(Camera metadata records)
------------

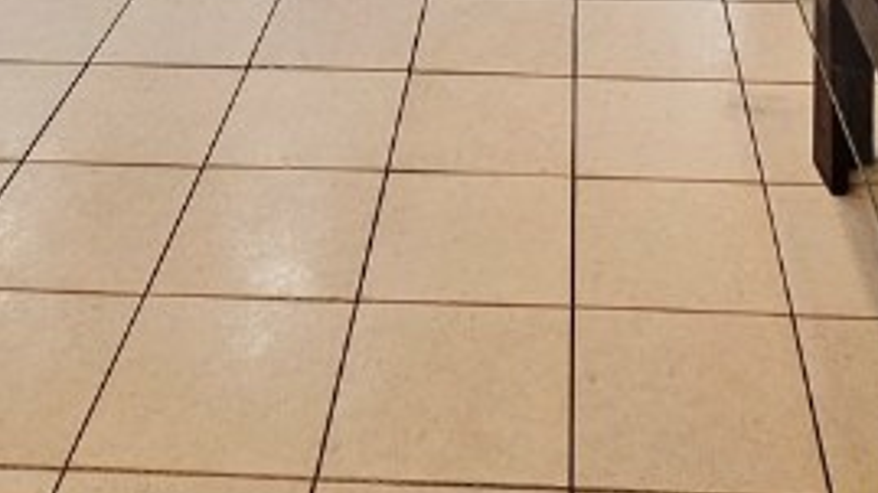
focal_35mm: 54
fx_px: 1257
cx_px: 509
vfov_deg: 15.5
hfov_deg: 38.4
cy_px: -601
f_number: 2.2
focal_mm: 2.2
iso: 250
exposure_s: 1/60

------------

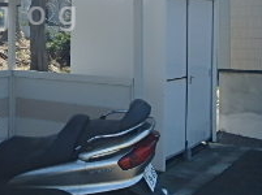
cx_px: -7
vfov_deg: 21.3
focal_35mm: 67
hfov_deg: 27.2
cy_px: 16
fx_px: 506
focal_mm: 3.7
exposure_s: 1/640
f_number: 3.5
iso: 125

------------

:: BRIEF ::
Write out exactly the lines above between the line with "focal_35mm: 54" and the line with "exposure_s: 1/60", inclusive, and nothing beyond them.

:: TASK SOLUTION ::
focal_35mm: 54
fx_px: 1257
cx_px: 509
vfov_deg: 15.5
hfov_deg: 38.4
cy_px: -601
f_number: 2.2
focal_mm: 2.2
iso: 250
exposure_s: 1/60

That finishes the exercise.